Stored data entries
▬▬▬

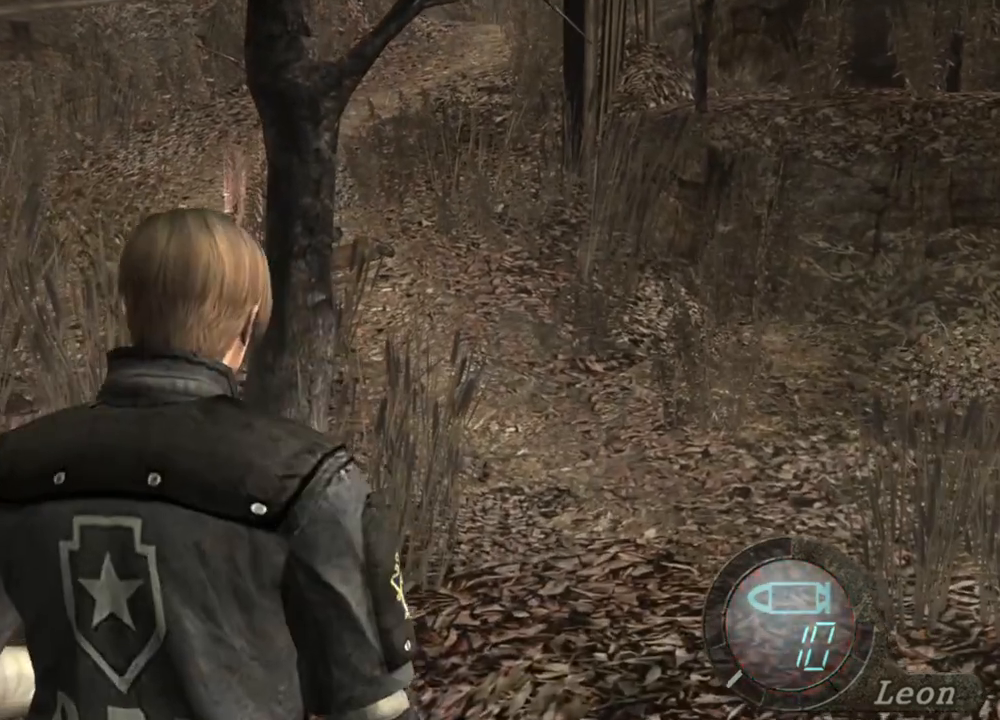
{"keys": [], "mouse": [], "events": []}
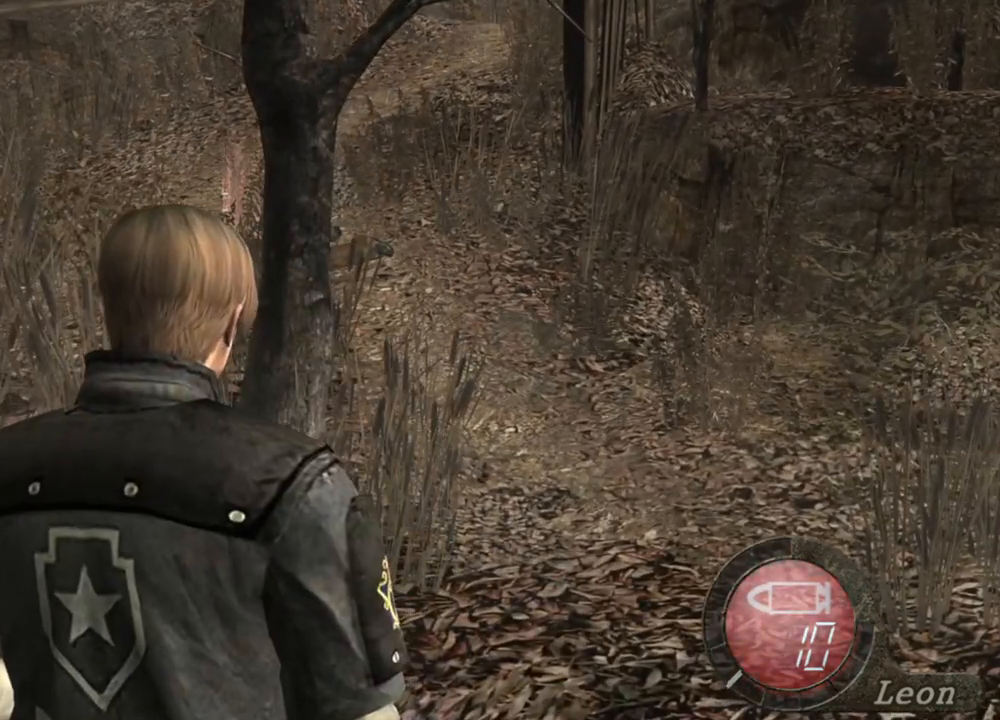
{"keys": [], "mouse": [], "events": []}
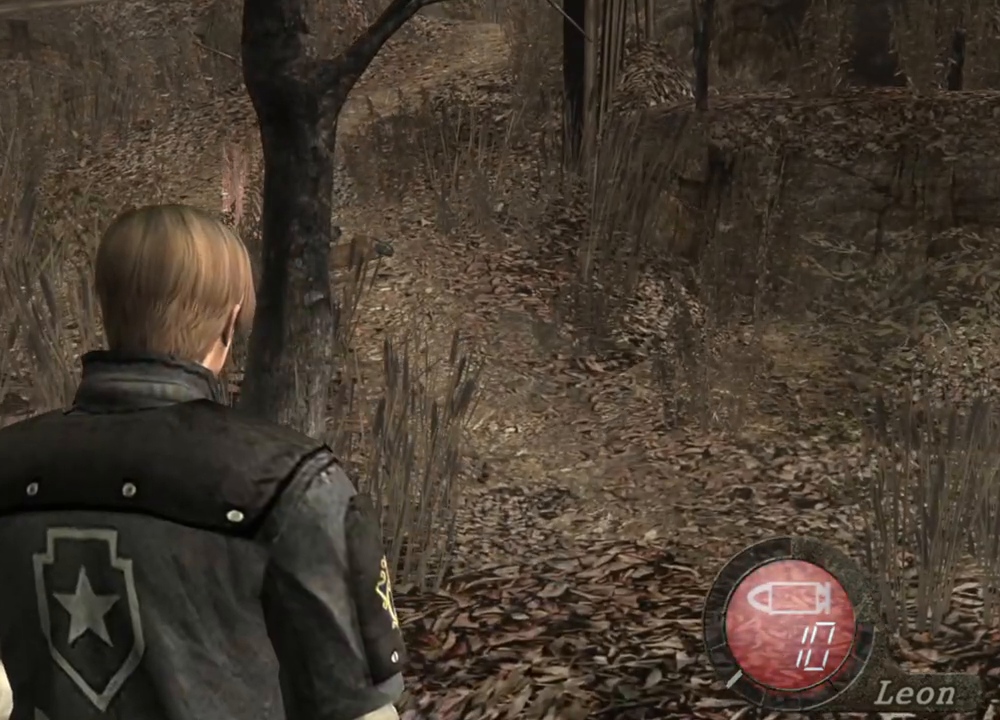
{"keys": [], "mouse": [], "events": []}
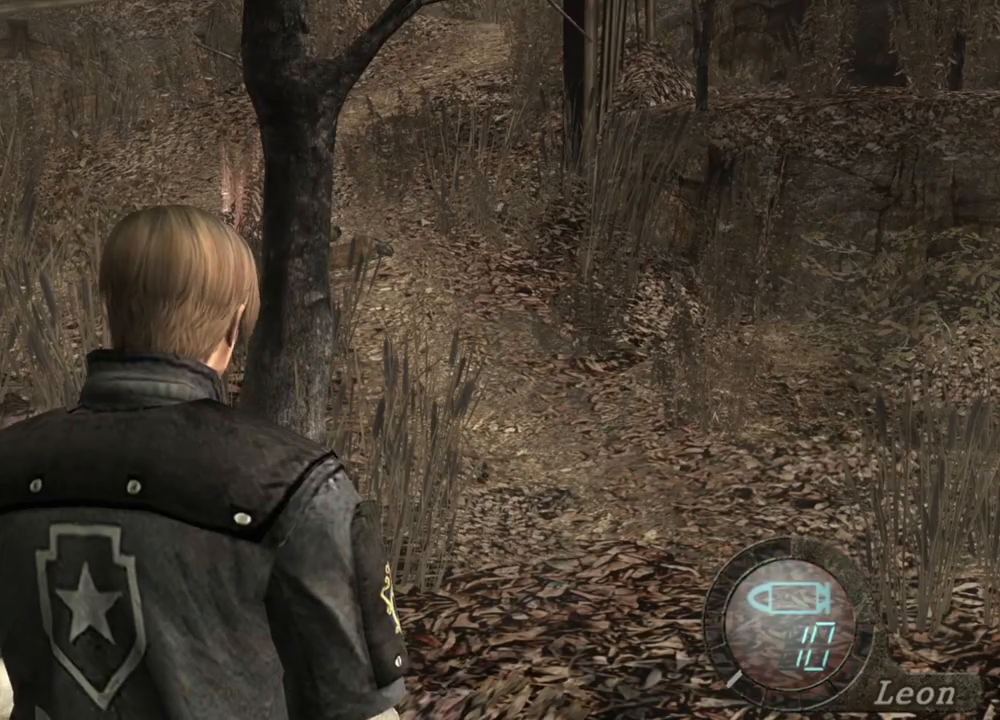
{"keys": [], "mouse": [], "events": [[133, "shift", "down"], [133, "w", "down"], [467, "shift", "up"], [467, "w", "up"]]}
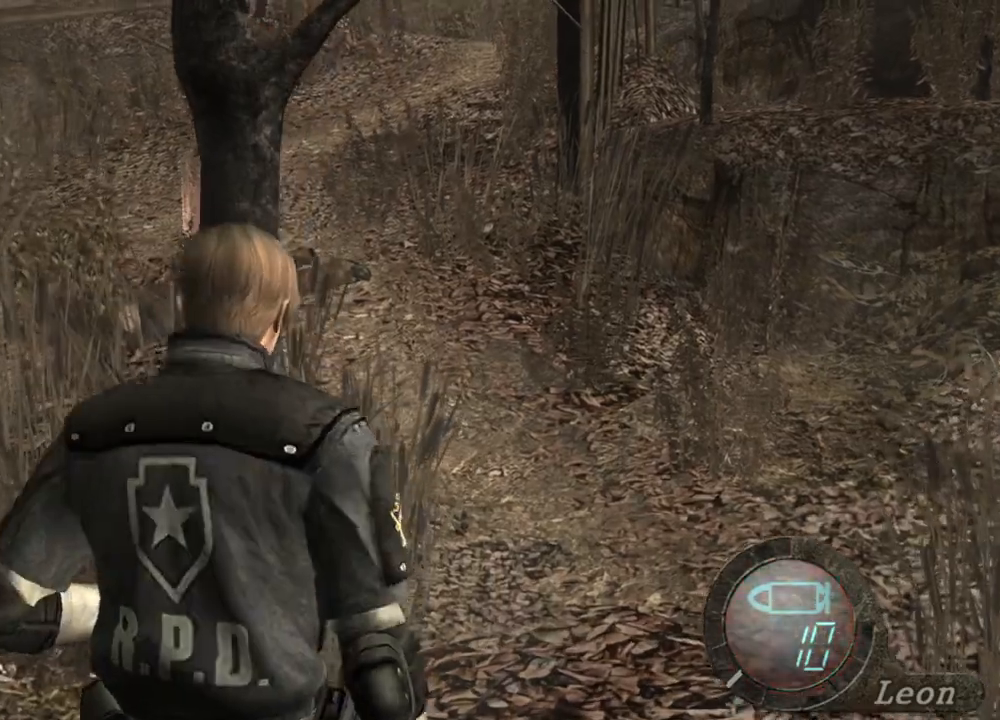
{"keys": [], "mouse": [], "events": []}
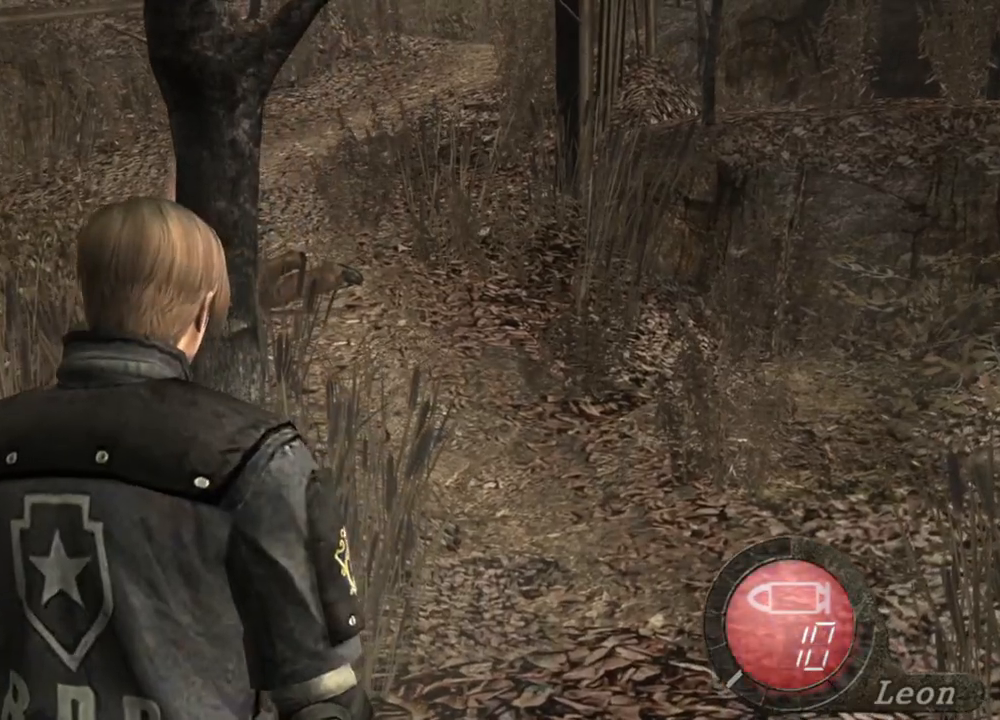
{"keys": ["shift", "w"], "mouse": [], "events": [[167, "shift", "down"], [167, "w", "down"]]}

▬▬▬

Task statement:
Tally every line of the data that includes "down". Report the number and nothing more.

Solution:
2